MultimodalContent.of(...) normalizes nested content and keeps ordering deterministic.

Part Types

  • TextContent for plain text payloads
  • ResourceContent for inlined bytes (image/audio/video/documents)
  • ResourceReference for URI-based external resources
  • ArtifactContent for typed structured payloads
  • MultimodalTag for lightweight XML-style tagging

Typed Artifacts

Artifacts are ideal for internal typed payload exchange between workflow stages.

from collections.abc import Sequence

from draive import State
from draive.multimodal import ArtifactContent, MultimodalContent


class ProductSummary(State, serializable=True):
    name: str
    price: float
    highlights: Sequence[str]


content = MultimodalContent.of(
    "Product spotlight",
    ArtifactContent.of(
        ProductSummary(name="Aurora Lamp", price=89.0, highlights=("Warm light", "USB-C")),
        category="product",
    ),
)

Common Helpers

# Metadata-based extraction and grouping.
user_parts = content.matching_meta(source="user")
section_groups = content.split_by_meta(key="section")
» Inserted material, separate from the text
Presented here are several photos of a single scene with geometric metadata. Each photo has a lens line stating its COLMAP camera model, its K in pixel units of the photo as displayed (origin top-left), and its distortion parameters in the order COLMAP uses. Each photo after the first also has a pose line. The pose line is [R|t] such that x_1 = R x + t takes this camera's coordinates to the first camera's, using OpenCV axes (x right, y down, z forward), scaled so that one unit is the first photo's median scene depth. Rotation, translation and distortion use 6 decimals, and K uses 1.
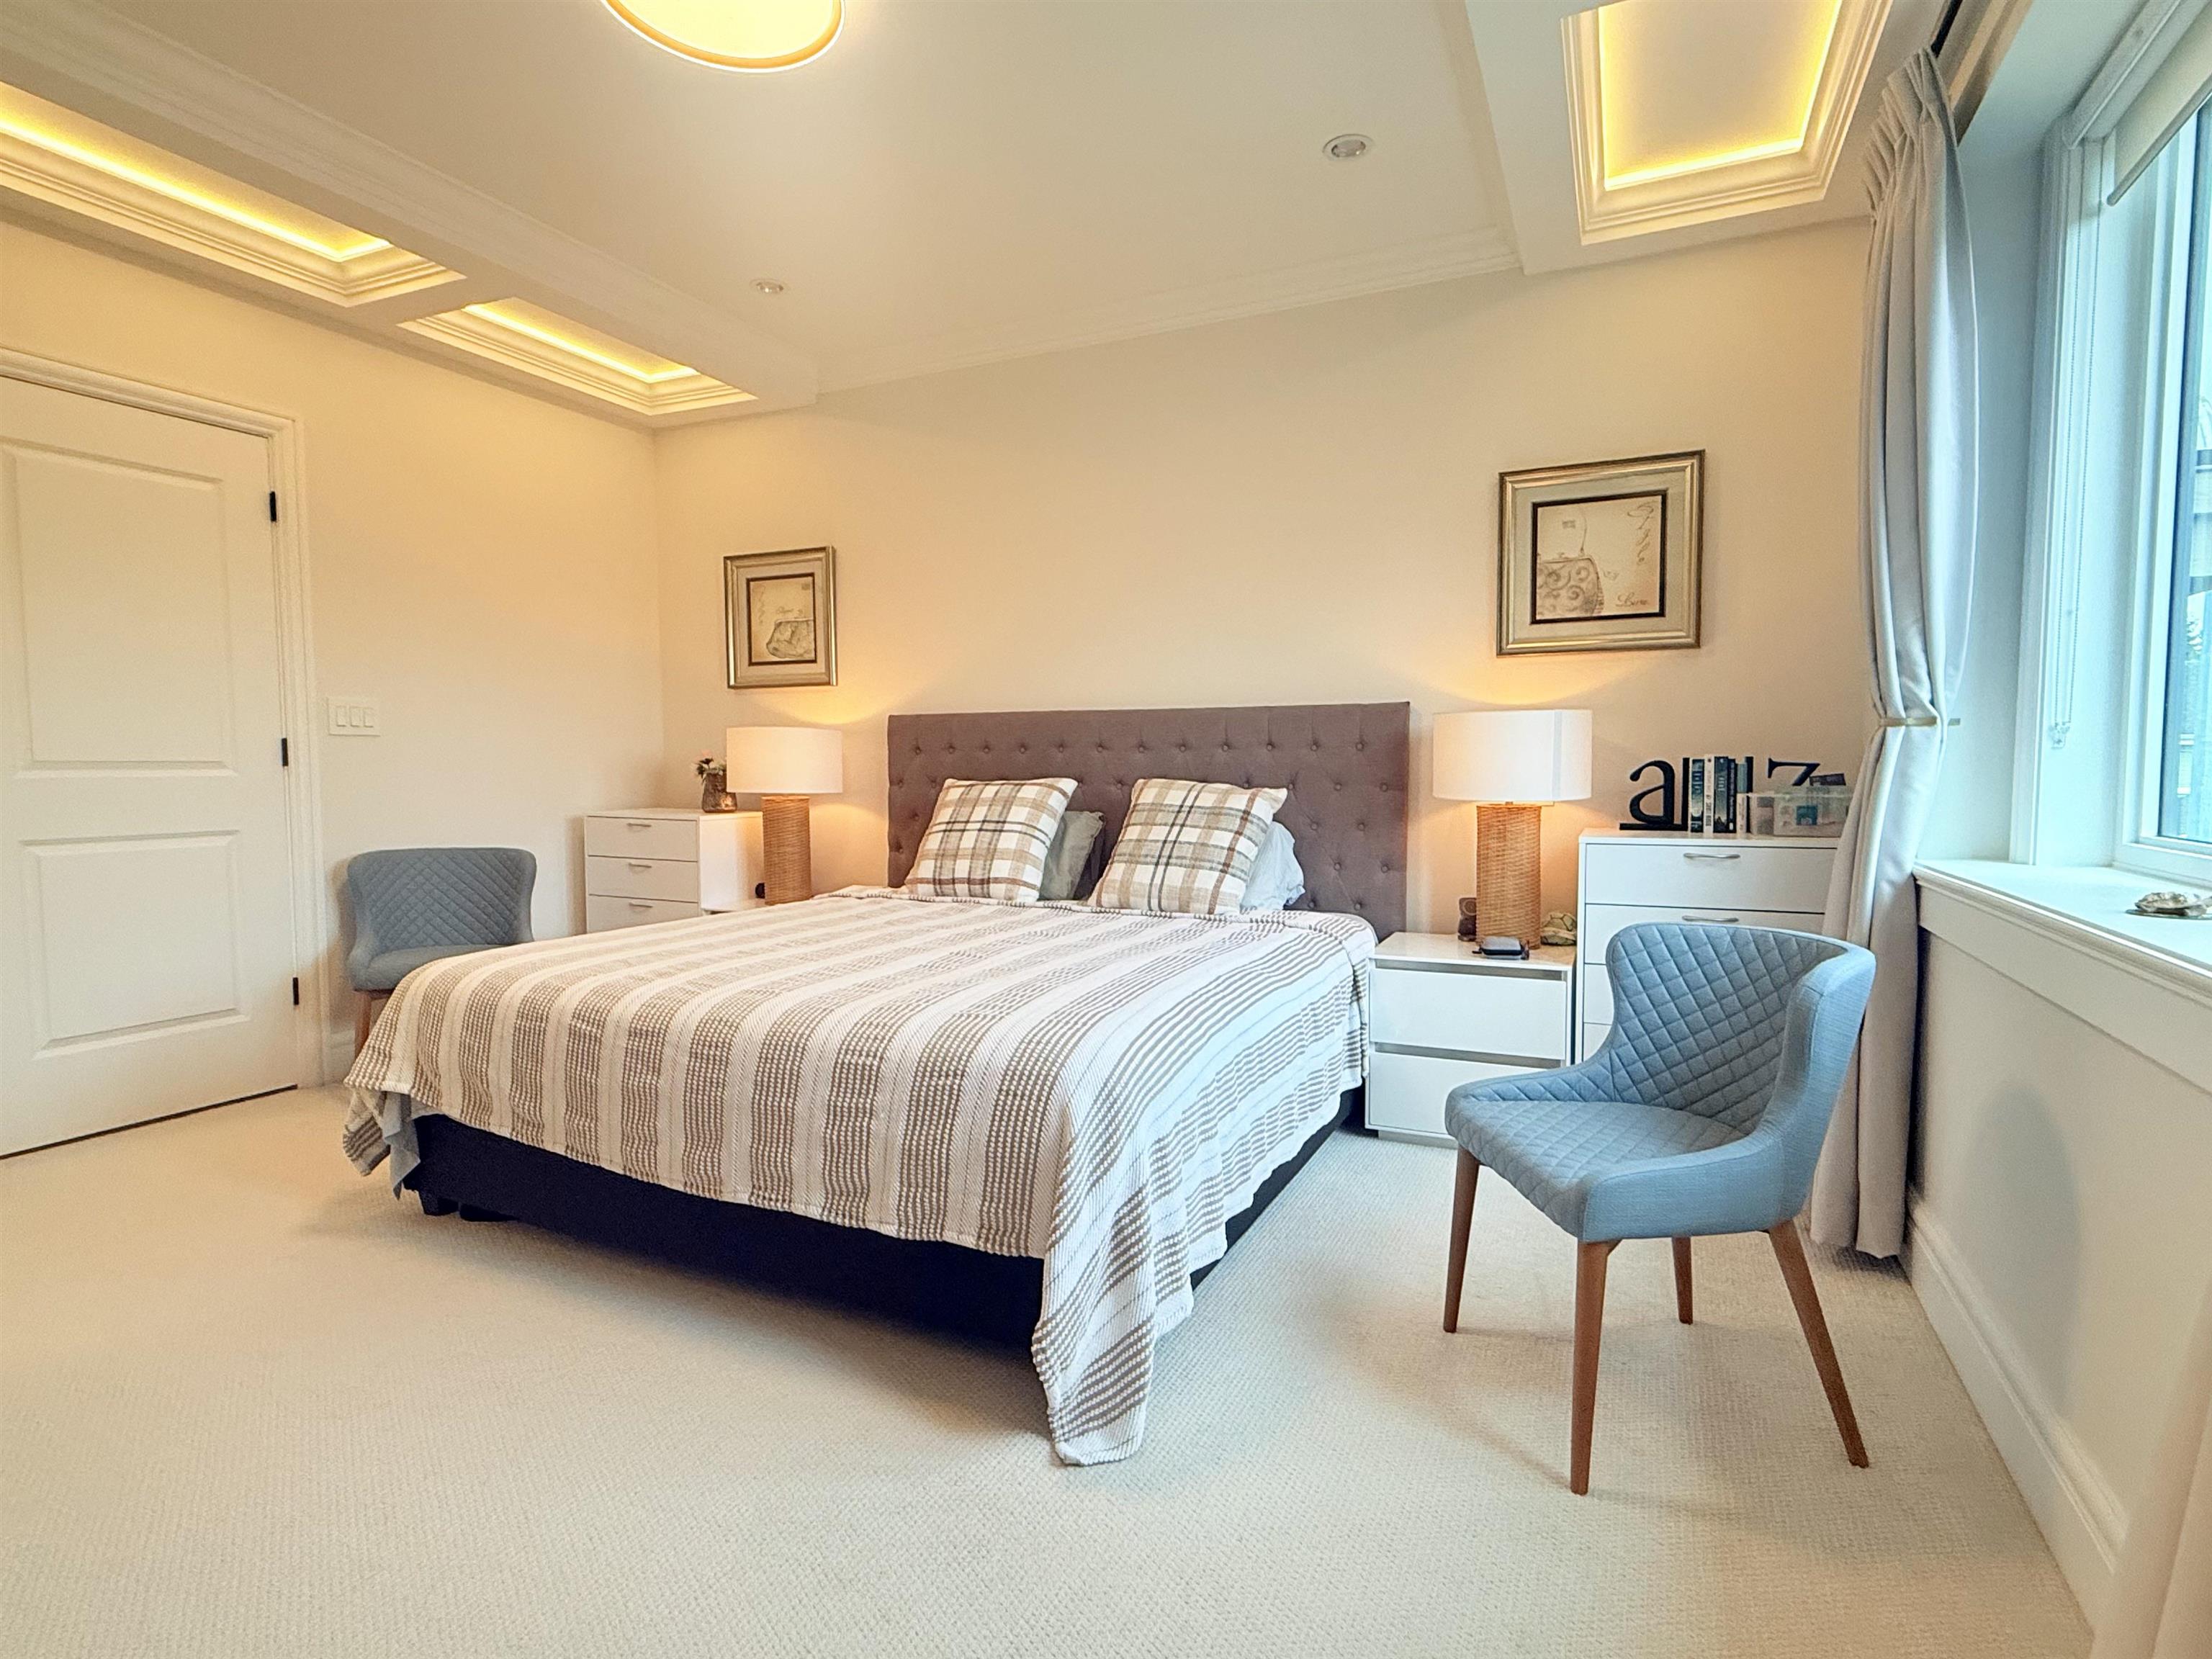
lens RADIAL K [[1100.8, 0, 1106.0], [0, 1100.8, 829.5], [0, 0, 1]] dist [0.002441, 0.000343]
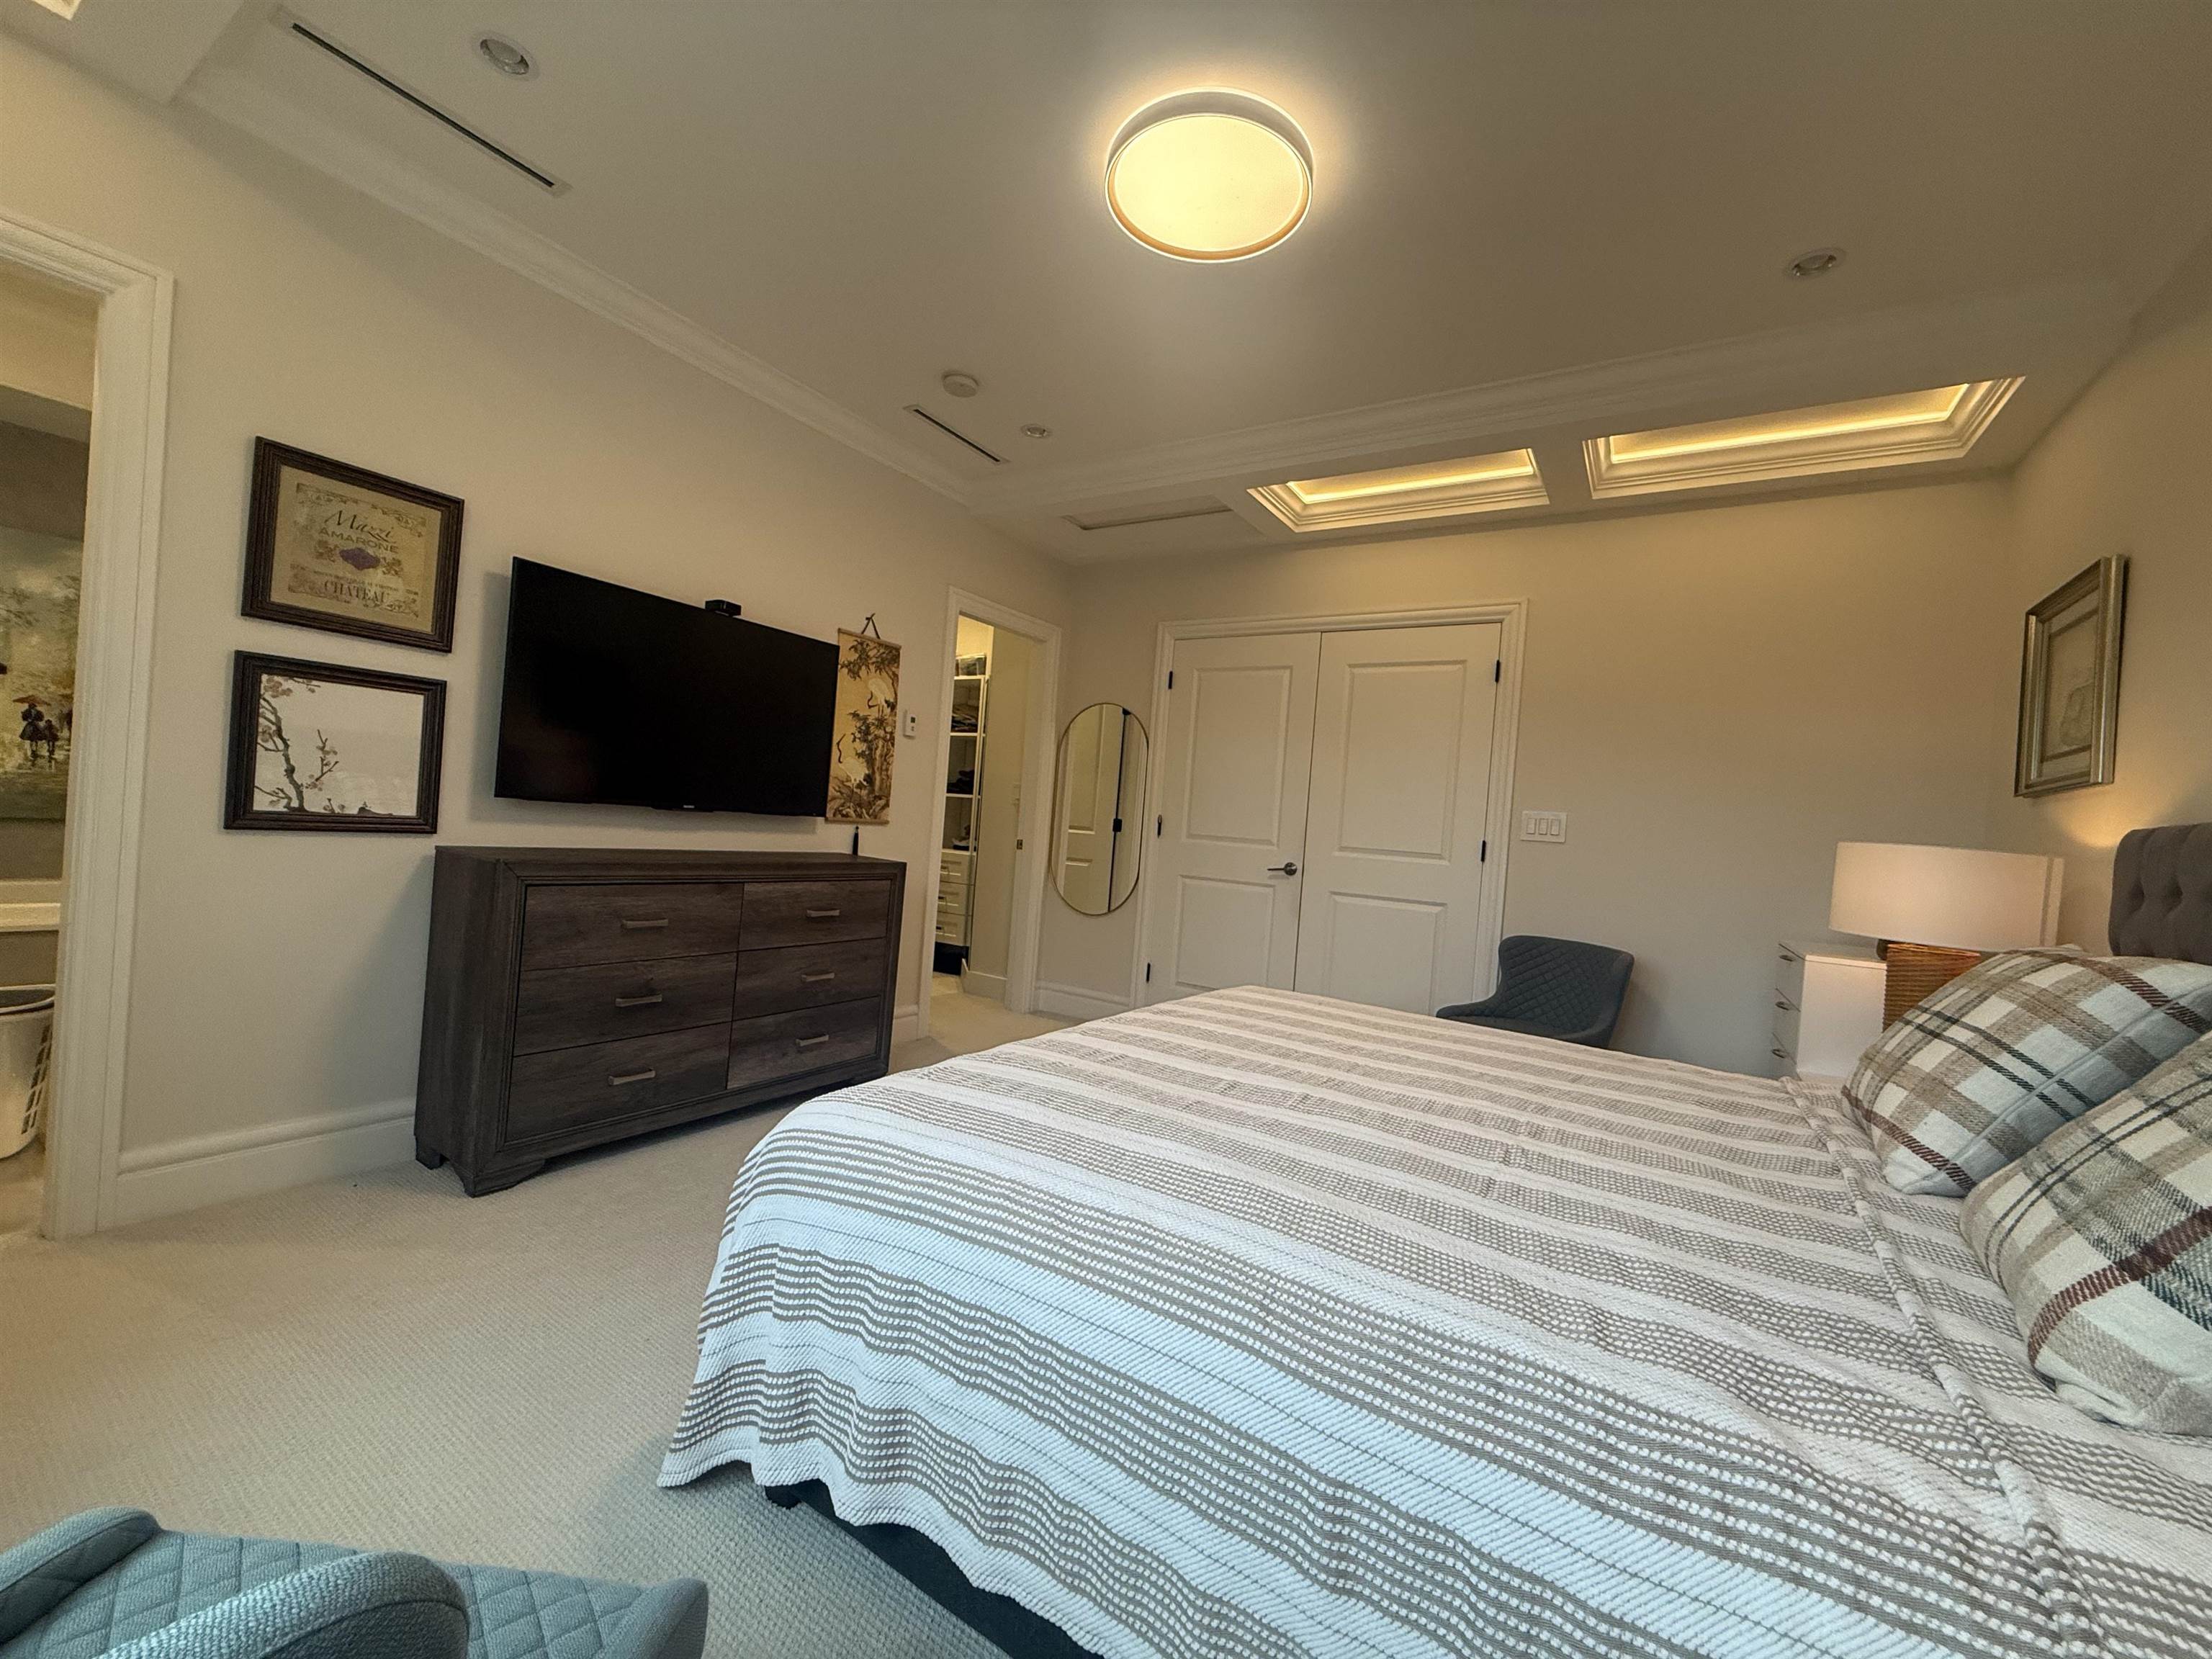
lens RADIAL K [[881.8, 0, 1106.0], [0, 881.8, 829.5], [0, 0, 1]] dist [-0.045457, 0.000022]
pose [[-0.149481, -0.007813, -0.988734, 0.366482], [-0.141428, 0.989856, 0.013560, -0.045549], [0.978598, 0.141862, -0.149070, 0.700091]]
# Media and artifact extraction.
images = content.images()
resources = content.resources(mime_type="application/pdf")
artifacts = content.artifacts(model=ProductSummary, category="product")

# Build filtered variant for downstream processing.
clean = content.without_resources().without_artifacts()

Tags

Use tags to wrap semantic regions while keeping them in multimodal flow.

from draive.multimodal import MultimodalTag


title = MultimodalTag.of("Q1 Sales Report", name="title", meta={"lang": "en"})
document = MultimodalContent.of(title, "Summary: sales increased by 15%")

first_title = document.tag("title")
all_titles = document.tags("title")

Using With Generation

from draive import TextGeneration, ctx
from draive.openai import OpenAI, OpenAIResponsesConfig


async def analyze_image(image_bytes: bytes) -> str:
    async with ctx.scope(
        "image_analysis",
        OpenAIResponsesConfig(model="gpt-5"),
        disposables=(OpenAI(),),
    ):
        prompt = MultimodalContent.of(
            "Describe this image.",
            ResourceContent.of(image_bytes, mime_type="image/jpeg"),
        )
        return await TextGeneration.generate(
            instructions="Provide a concise analysis.",
            input=prompt,
        )

The same content helpers can be applied to outputs, which makes post-processing and auditing consistent.